Petit-fils, nous l’avons dit, à la fois de Pierre le Grand (il est le fils de sa fille) et de Charles XII (il est le neveu de la sœur du roi de Suède), Charles-Pierre-Ulrich, le futur Pierre III, est né en 1738, dans la famille du duc de Holstein-Gottorp. Initialement, il se prépare à ceindre la couronne de Suède, lorsqu’en 1742, sa tante, l’impératrice Élisabeth, en fait l’héritier du trône russe.
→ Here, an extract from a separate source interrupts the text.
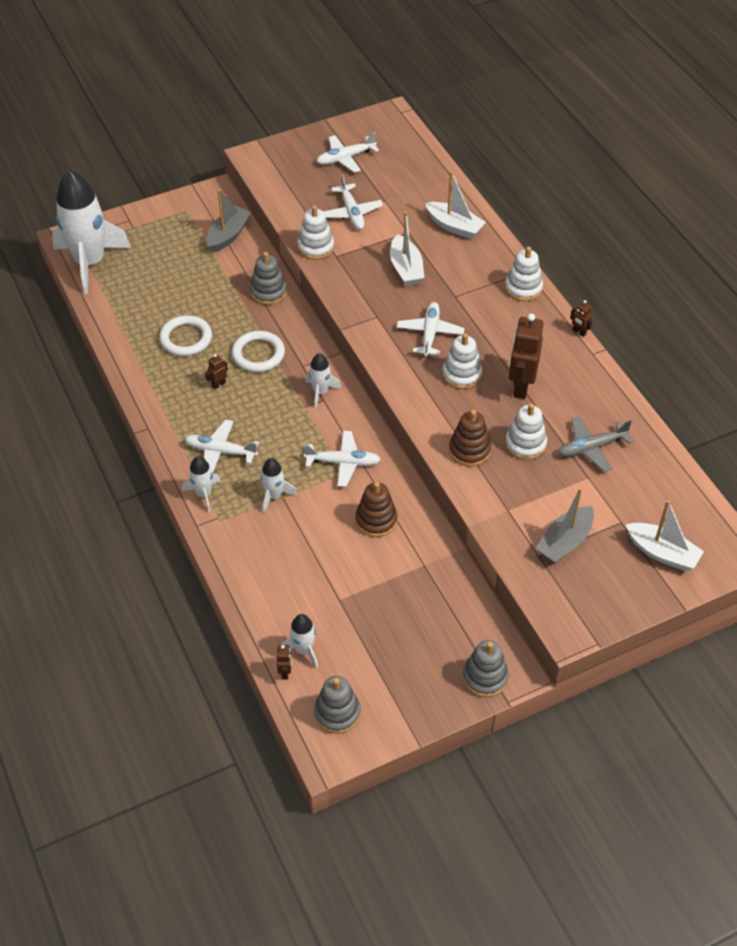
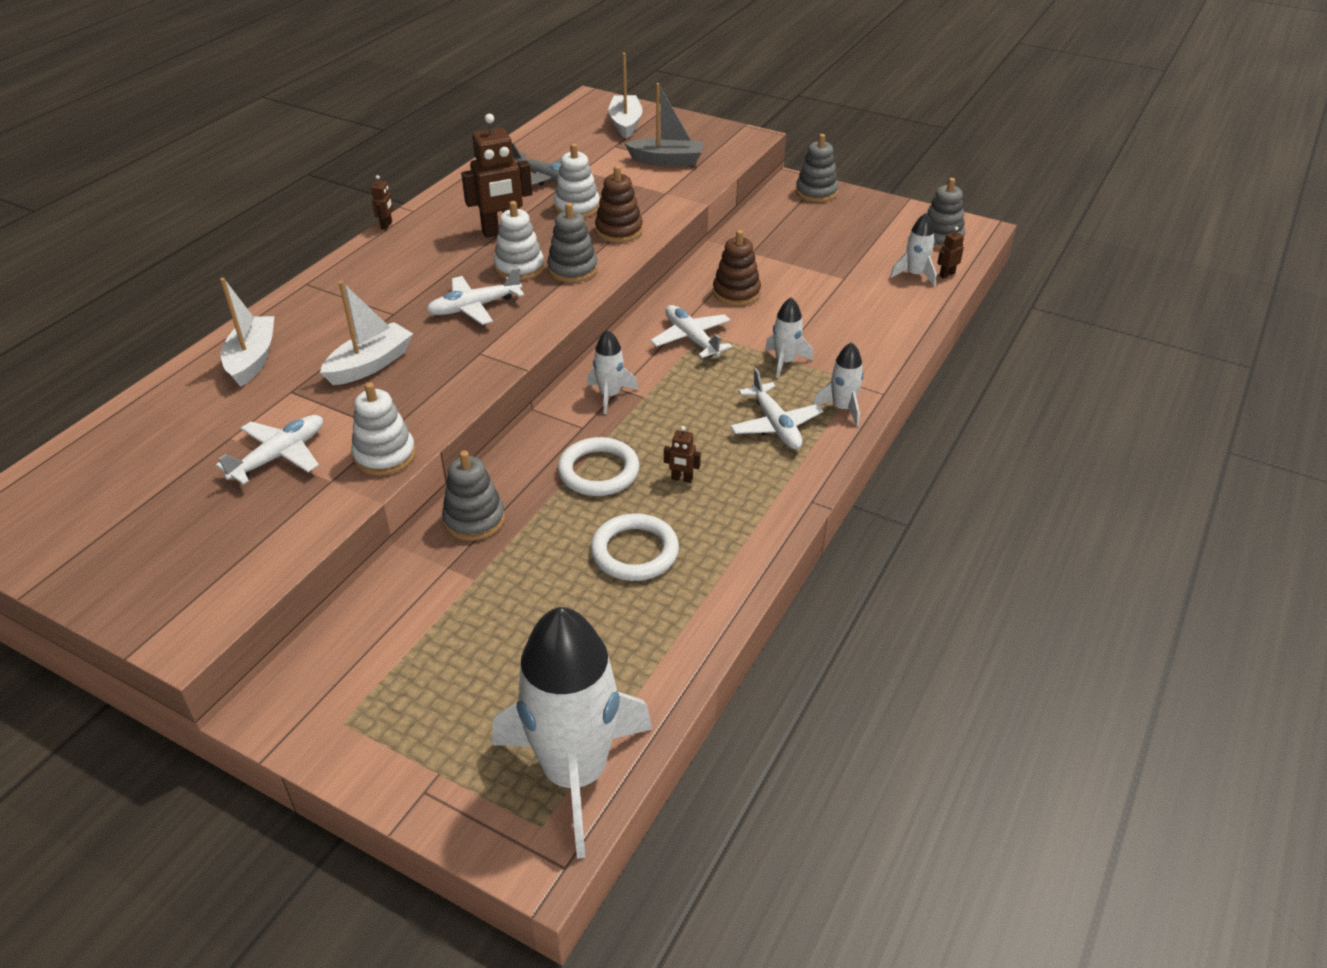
camera: 125 degrees left, 10 degrees down
(228, 235) = (377, 629): grey boat -> none
(345, 158) = (135, 520): white plane -> none
(436, 400) = (572, 269): none -> grey stacking toy
(523, 288) = (340, 276): white stacking toy -> none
Alors qu’il n’a pas eu le temps d’apprendre correctement le suédois ni les principes de la religion luthérienne, le voici contraint d’entreprendre l’étude (qu’il ne terminera jamais vraiment) de la langue russe et du catéchisme orthodoxe. Les contemporains notent qu’Élisabeth elle-même fut médusée devant son ignorance. « La nature, écrit Vassili Klioutchevski, fut moins bienveillante à son égard que le destin. » Au demeurant, le destin ne lui est pas non plus très favorable. À quatre heures de l’après-midi, ce 25 décembre 1761, l’annonce est officielle : « L’impératrice Élisabeth Petrovna s’est éteinte et le maître de l’Empire de Russie est désormais Sa Majesté l’empereur Pierre III. » Le 7 juillet 1762, on annoncera que Pierre III, après avoir abdiqué, « a succombé à une colique hémorroïdale ».
L’aisance avec laquelle Pierre III, unique héritier légitime, monte sur le trône n’a d’équivalent que celle avec laquelle, empereur légitime, il sera renversé par la suite. Dans leurs Mémoires, les contemporains, et parmi eux l’épouse de Pierre III, Catherine, et la sœur de sa favorite, Catherine Dachkova, brossent le portrait d’un homme qui fait tout pour dresser contre lui ce que l’on peut appeler la « société russe ». Après avoir signé la paix avec la Prusse et rendu à Frédéric II tous les territoires conquis par l’armée russe, anéantissant par là même la totalité des efforts consentis pendant la guerre de Sept Ans, il entreprend aussitôt de préparer une guerre contre le Danemark, dans le but d’agrandir les limites de son Holstein natal. L’empereur montre un dédain manifeste pour le clergé orthodoxe, il ferme les églises privées et, surtout, il se lance dans la sécularisation des biens immobiliers de l’Église. Il fait revêtir l’uniforme prussien à l’armée, s’entoure d’une garde personnelle composée d’étrangers, essentiellement des déserteurs de l’armée prussienne.